» **WORK REQUEST**
Whenever a line in the data below includes the string "administered", copy it out.

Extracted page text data
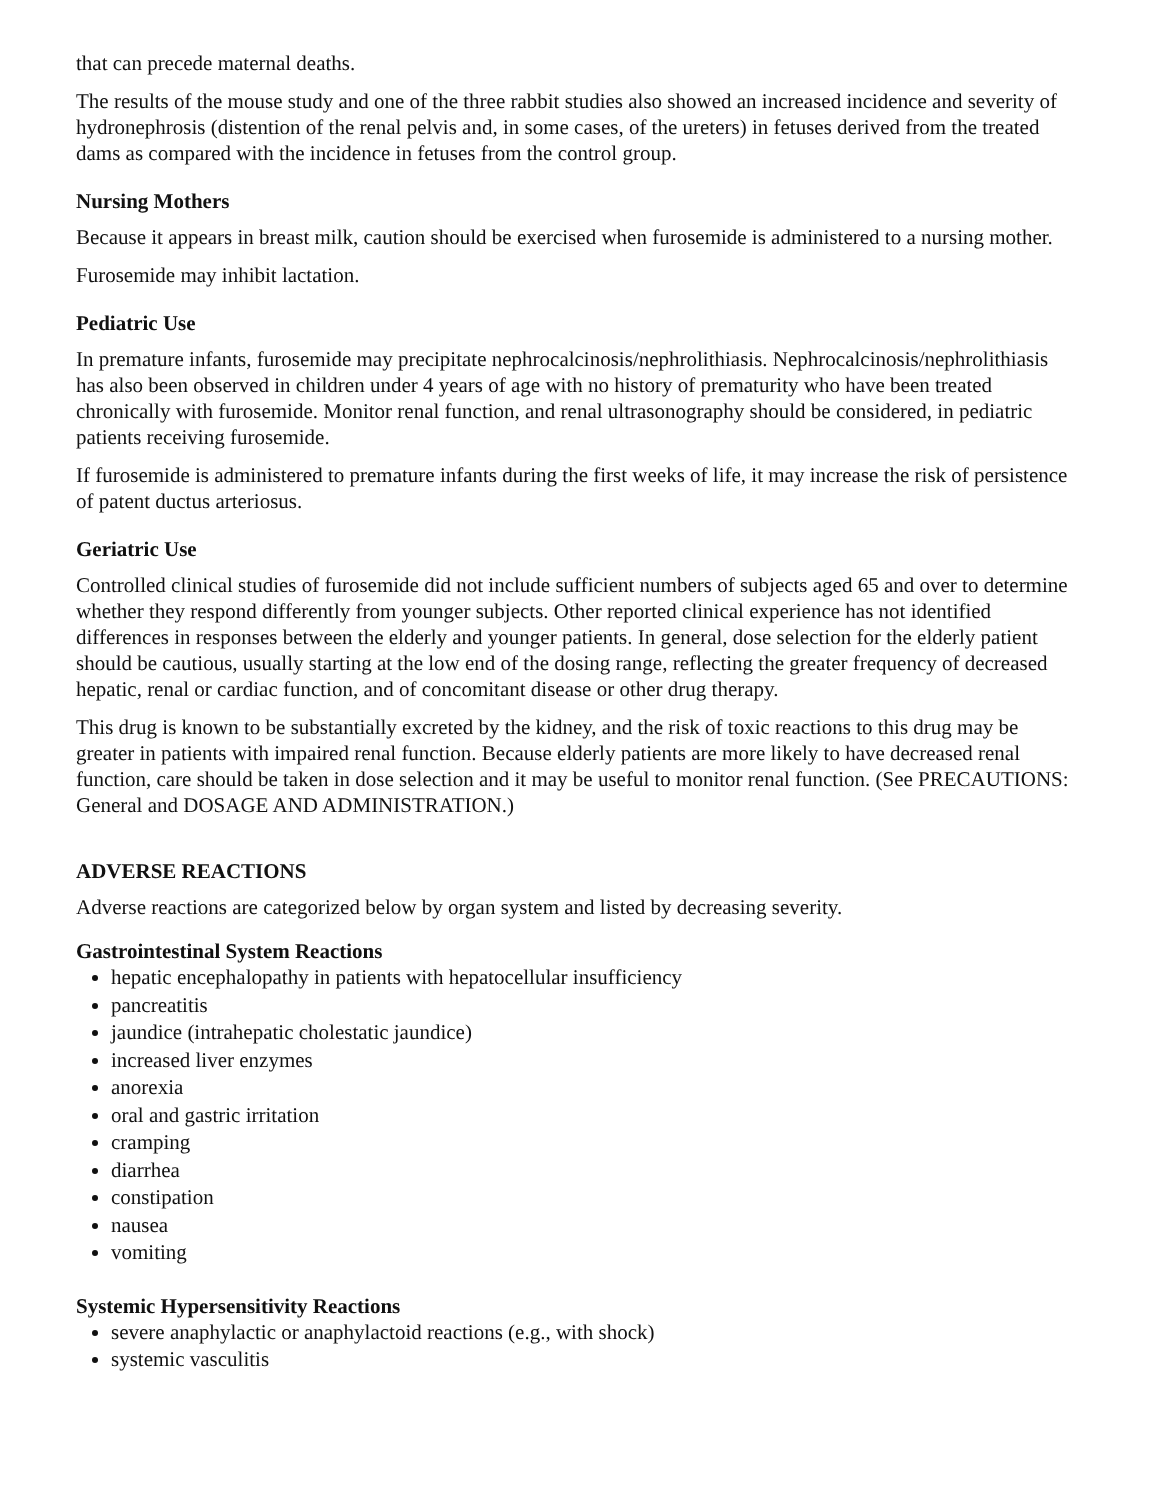that can precede maternal deaths.
The results of the mouse study and one of the three rabbit studies also showed an increased incidence and severity of hydronephrosis (distention of the renal pelvis and, in some cases, of the ureters) in fetuses derived from the treated dams as compared with the incidence in fetuses from the control group.
Nursing Mothers
Because it appears in breast milk, caution should be exercised when furosemide is administered to a nursing mother.
Furosemide may inhibit lactation.
Pediatric Use
In premature infants, furosemide may precipitate nephrocalcinosis/nephrolithiasis. Nephrocalcinosis/nephrolithiasis has also been observed in children under 4 years of age with no history of prematurity who have been treated chronically with furosemide. Monitor renal function, and renal ultrasonography should be considered, in pediatric patients receiving furosemide.
If furosemide is administered to premature infants during the first weeks of life, it may increase the risk of persistence of patent ductus arteriosus.
Geriatric Use
Controlled clinical studies of furosemide did not include sufficient numbers of subjects aged 65 and over to determine whether they respond differently from younger subjects. Other reported clinical experience has not identified differences in responses between the elderly and younger patients. In general, dose selection for the elderly patient should be cautious, usually starting at the low end of the dosing range, reflecting the greater frequency of decreased hepatic, renal or cardiac function, and of concomitant disease or other drug therapy.
This drug is known to be substantially excreted by the kidney, and the risk of toxic reactions to this drug may be greater in patients with impaired renal function. Because elderly patients are more likely to have decreased renal function, care should be taken in dose selection and it may be useful to monitor renal function. (See PRECAUTIONS: General and DOSAGE AND ADMINISTRATION.)
ADVERSE REACTIONS
Adverse reactions are categorized below by organ system and listed by decreasing severity.
Gastrointestinal System Reactions
hepatic encephalopathy in patients with hepatocellular insufficiency
pancreatitis
jaundice (intrahepatic cholestatic jaundice)
increased liver enzymes
anorexia
oral and gastric irritation
cramping
diarrhea
constipation
nausea
vomiting
Systemic Hypersensitivity Reactions
severe anaphylactic or anaphylactoid reactions (e.g., with shock)
systemic vasculitis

» **RESULT**
Because it appears in breast milk, caution should be exercised when furosemide is administered to a nursing mother.
If furosemide is administered to premature infants during the first weeks of life, it may increase the risk of persistence of patent ductus arteriosus.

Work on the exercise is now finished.